### Supplied records ###

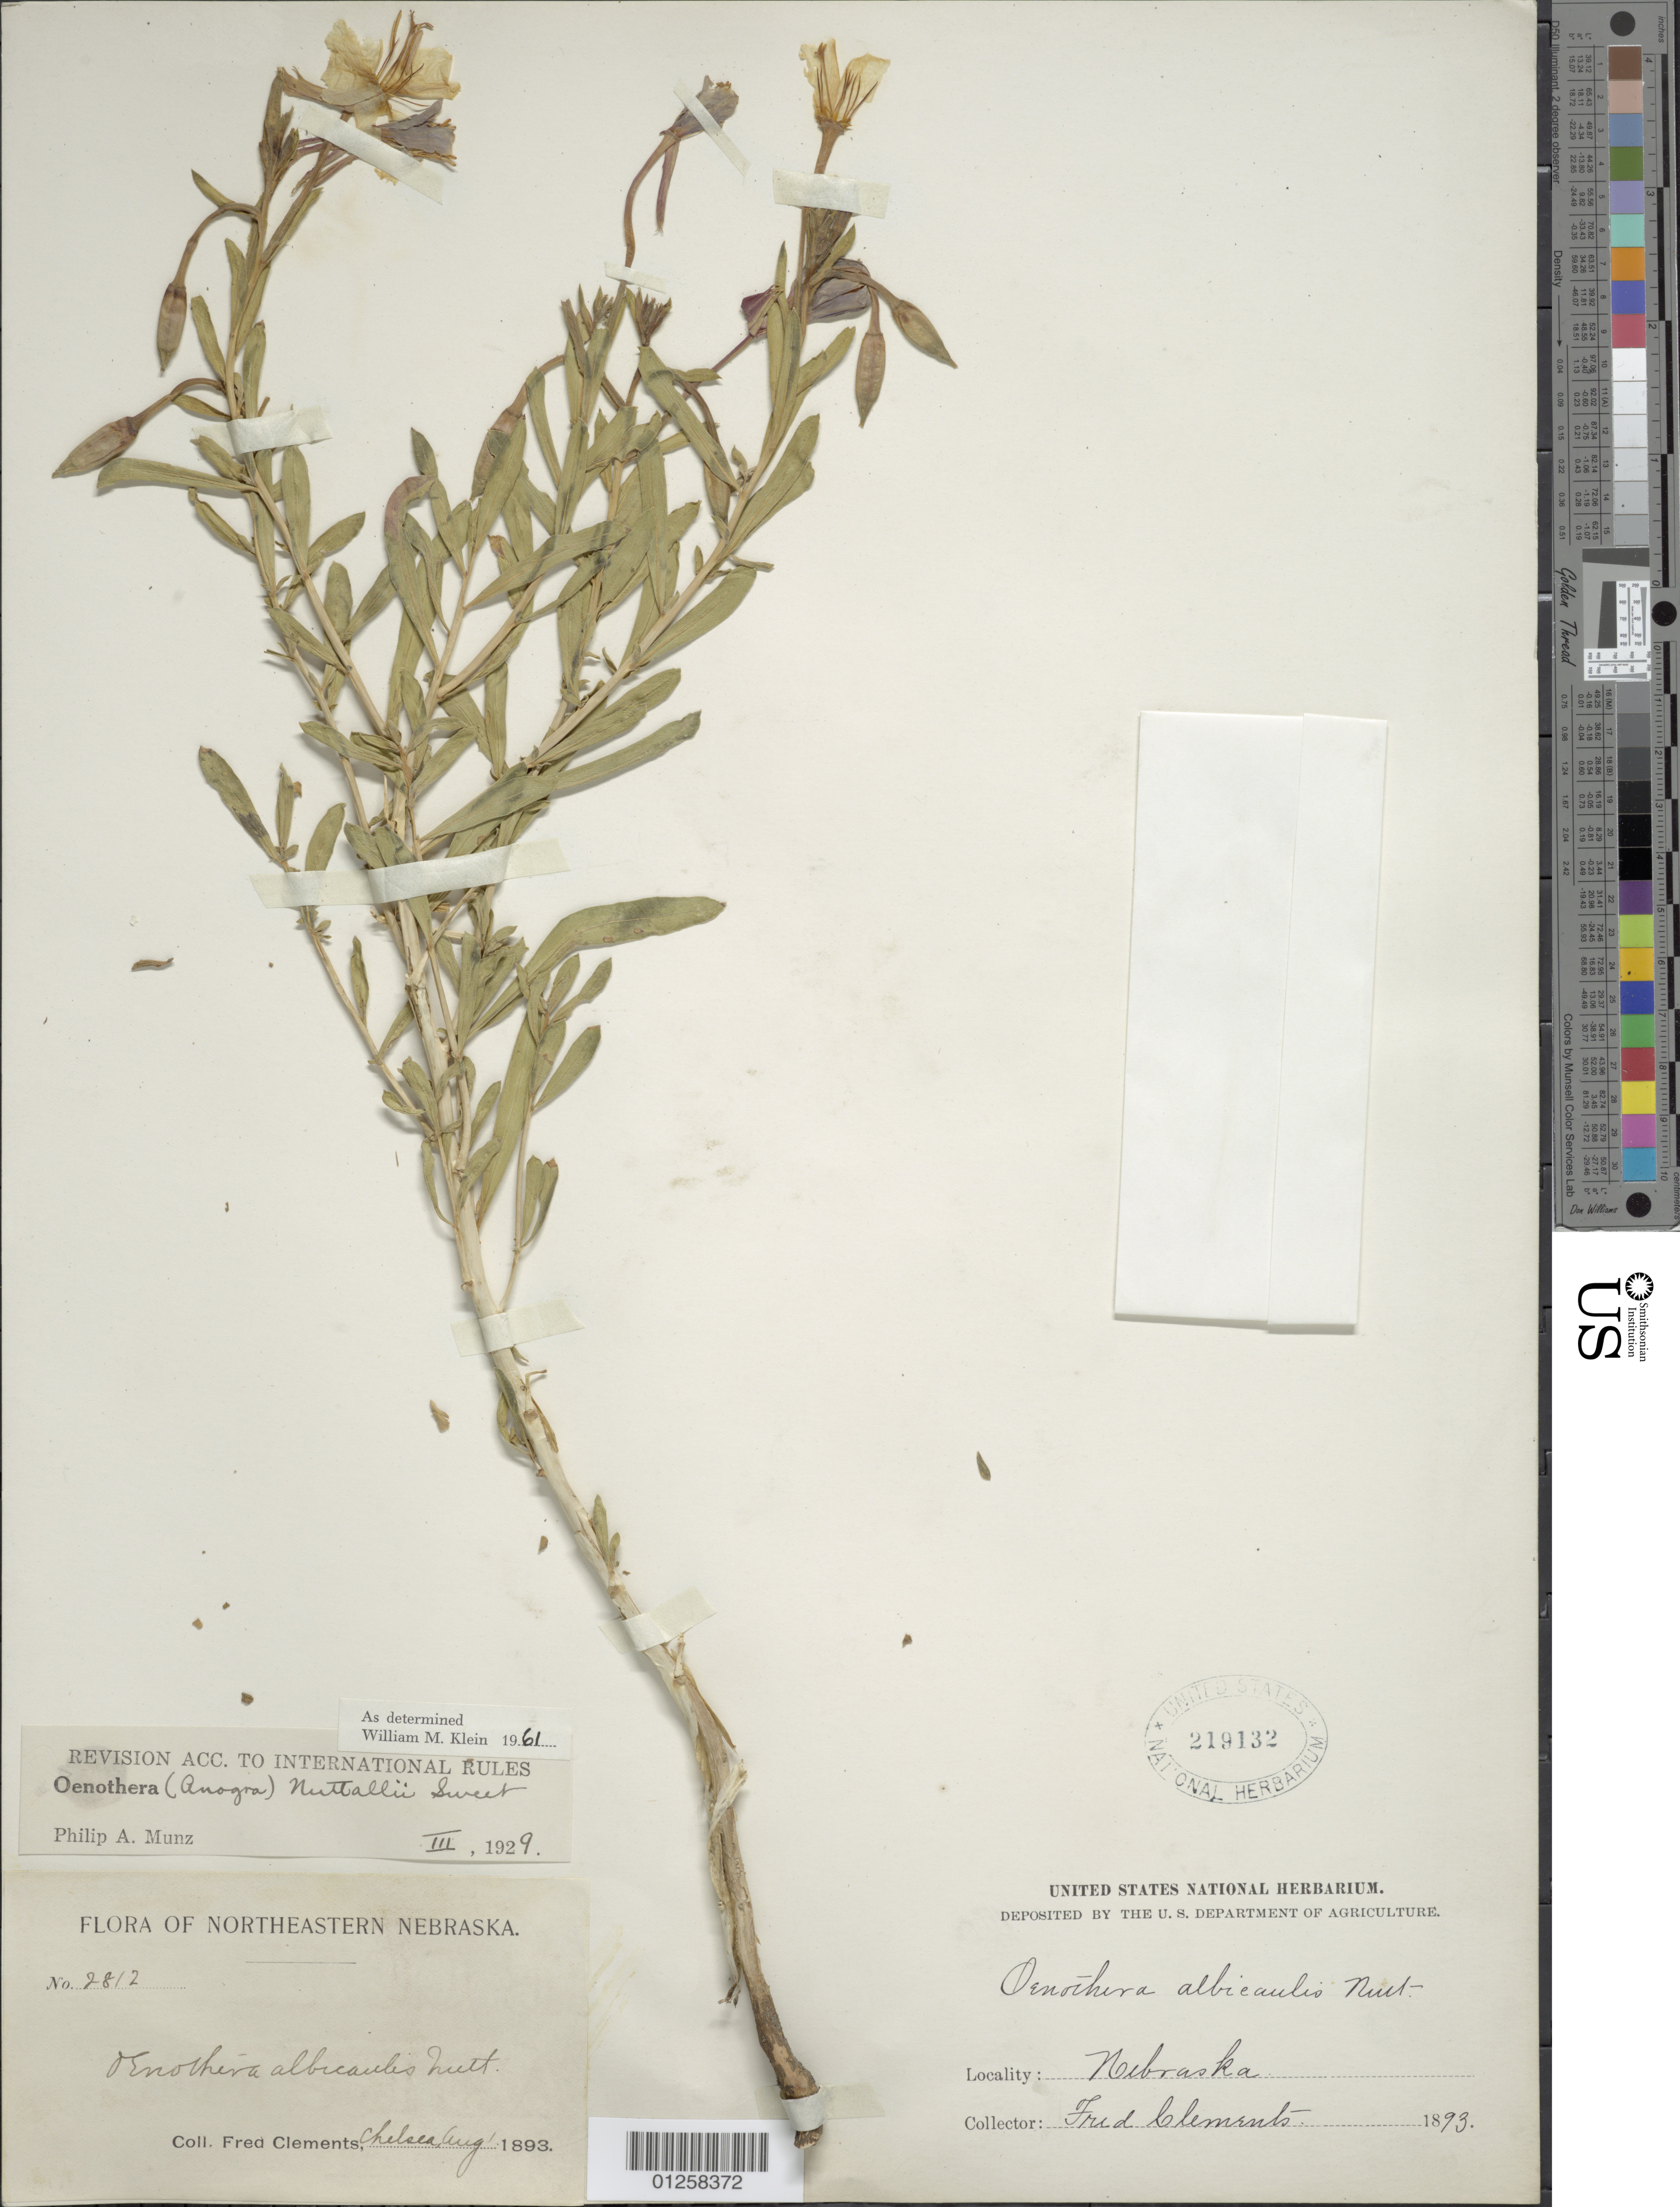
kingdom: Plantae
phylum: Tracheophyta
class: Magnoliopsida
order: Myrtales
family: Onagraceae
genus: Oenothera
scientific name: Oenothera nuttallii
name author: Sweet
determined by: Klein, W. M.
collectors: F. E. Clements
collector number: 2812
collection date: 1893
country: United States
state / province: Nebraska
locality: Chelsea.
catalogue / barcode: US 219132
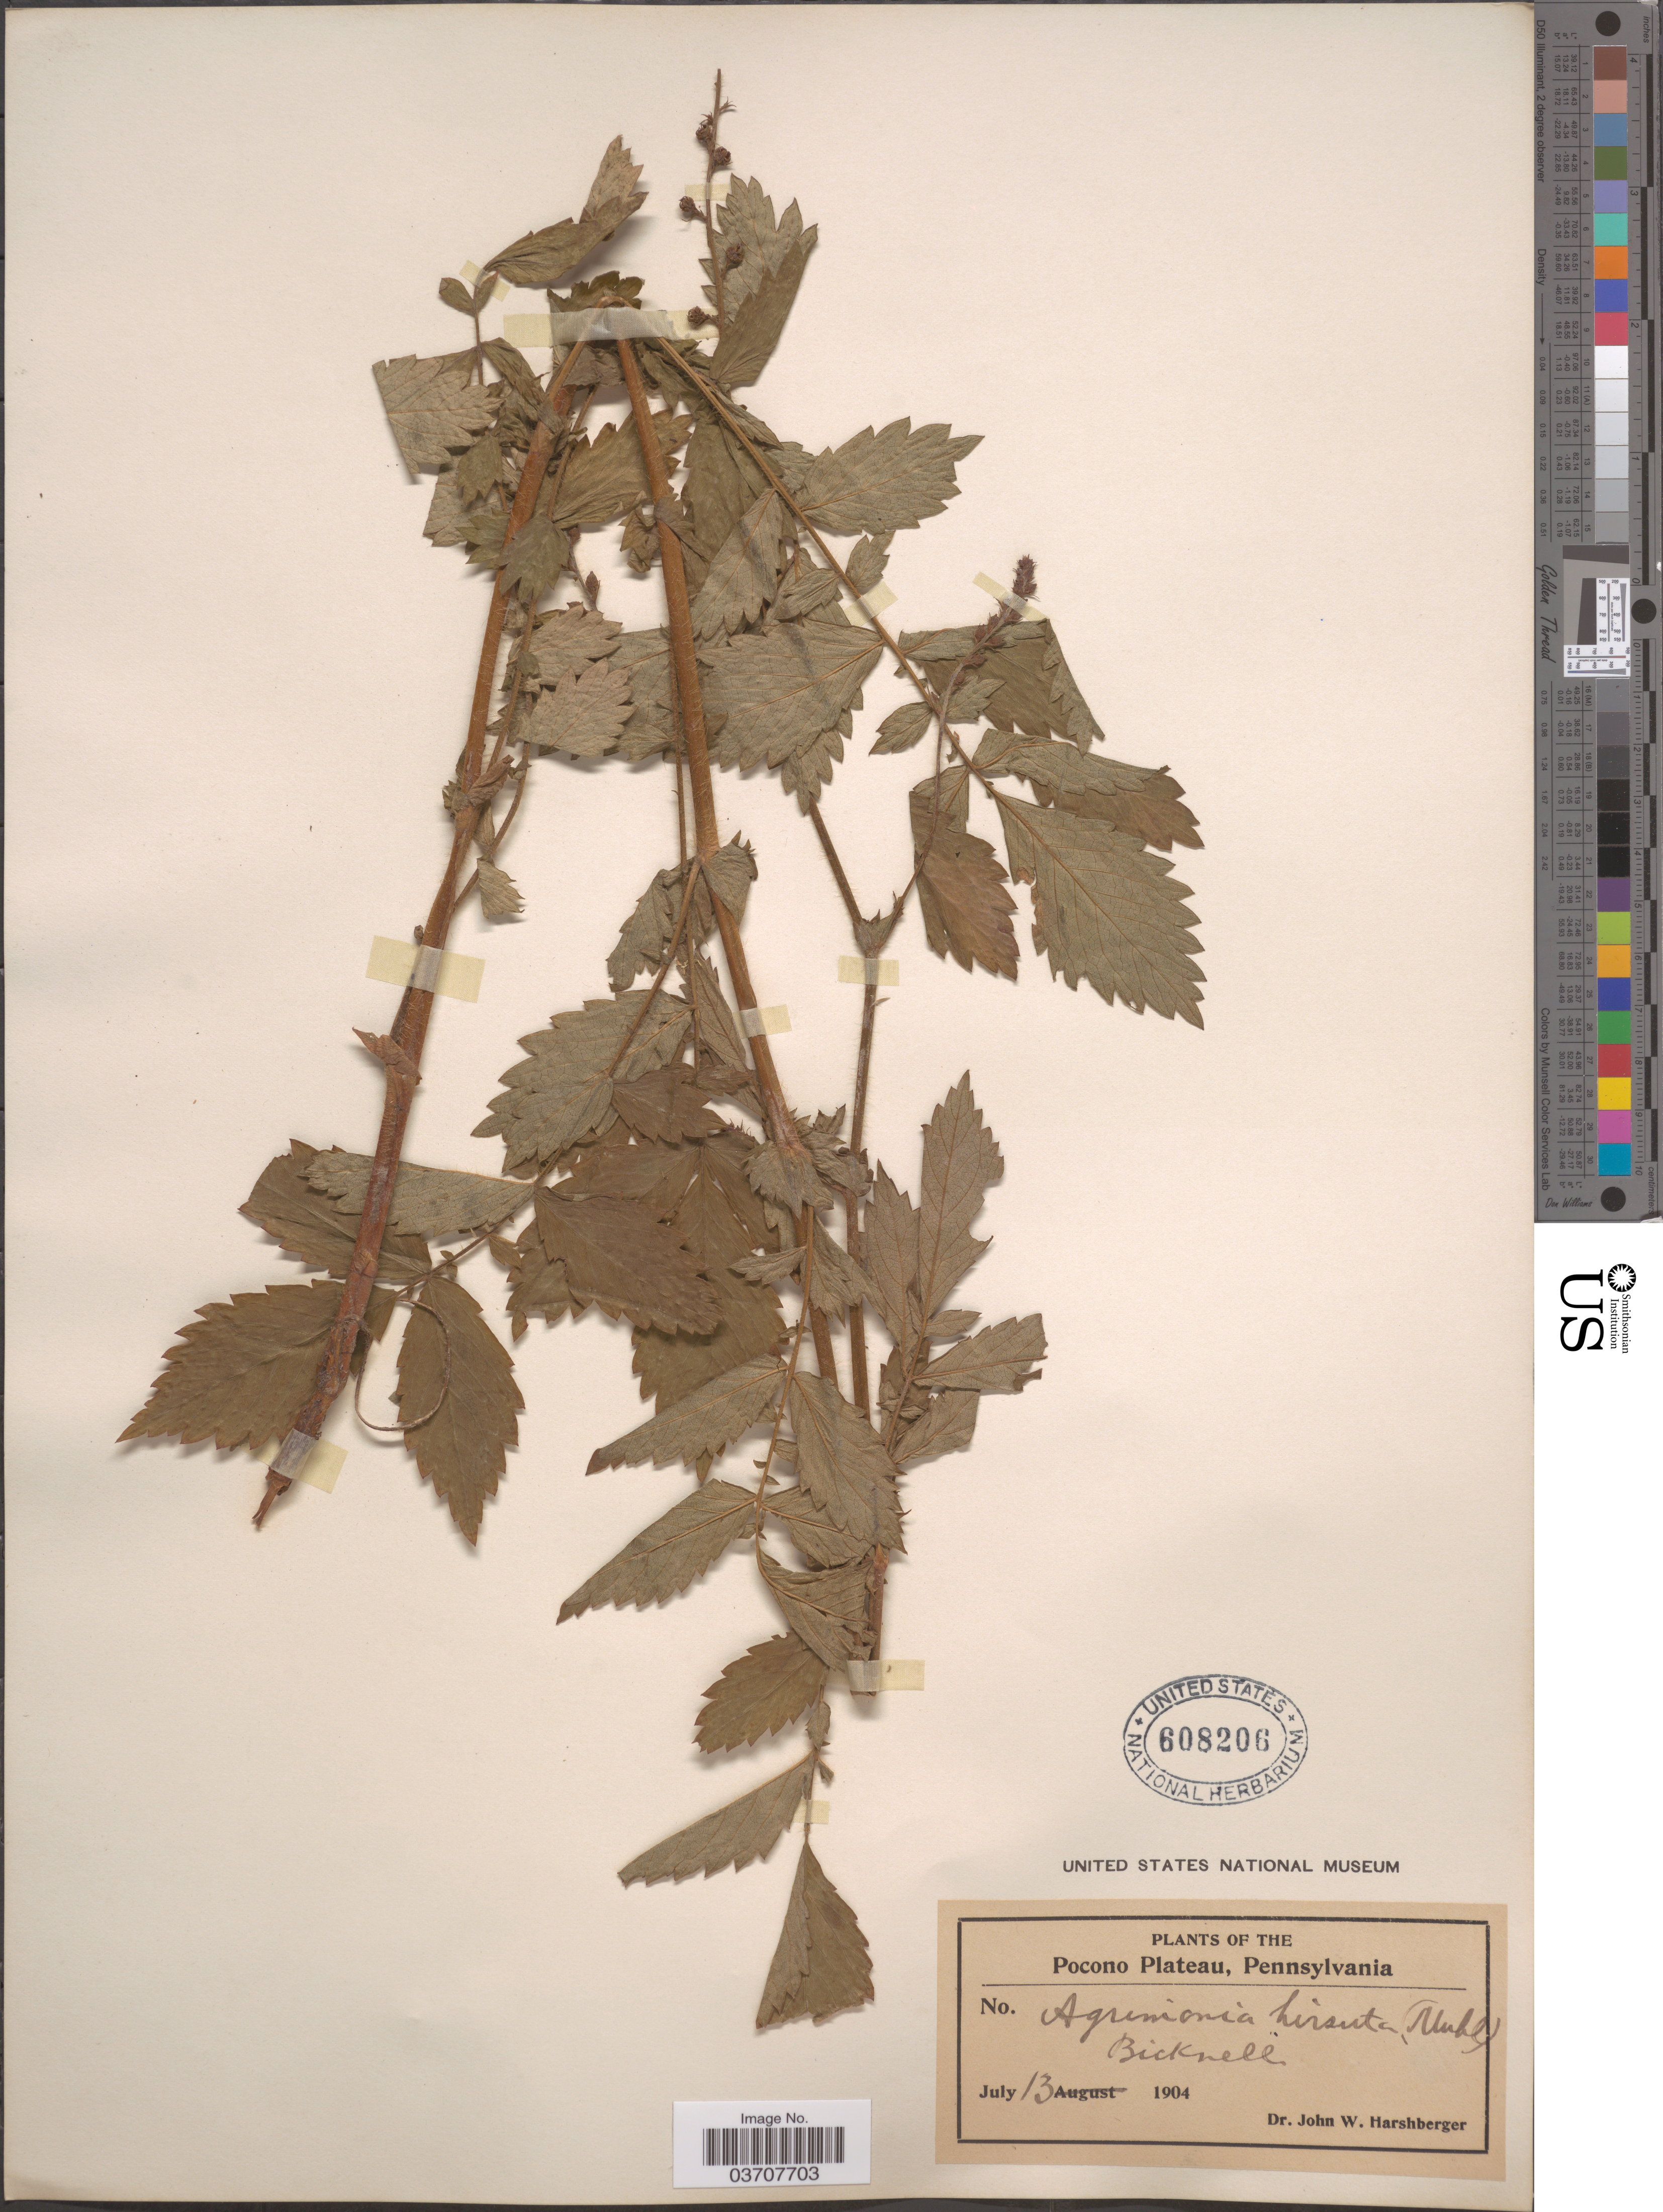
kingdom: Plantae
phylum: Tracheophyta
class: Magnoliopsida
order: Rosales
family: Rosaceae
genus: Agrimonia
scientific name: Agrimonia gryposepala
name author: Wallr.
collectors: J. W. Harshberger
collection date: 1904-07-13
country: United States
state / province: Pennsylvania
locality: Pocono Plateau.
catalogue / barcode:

###

— To be done —
Reproduce the lines of the entries above, starting at the line that contains "family: Onagraceae" and ending at the line that contains "genus: Agrimonia", with both of those lines included. Leave the pictures out of your answer.

— Written answer —
family: Onagraceae
genus: Oenothera
scientific name: Oenothera nuttallii
name author: Sweet
determined by: Klein, W. M.
collectors: F. E. Clements
collector number: 2812
collection date: 1893
country: United States
state / province: Nebraska
locality: Chelsea.
catalogue / barcode: US 219132
kingdom: Plantae
phylum: Tracheophyta
class: Magnoliopsida
order: Rosales
family: Rosaceae
genus: Agrimonia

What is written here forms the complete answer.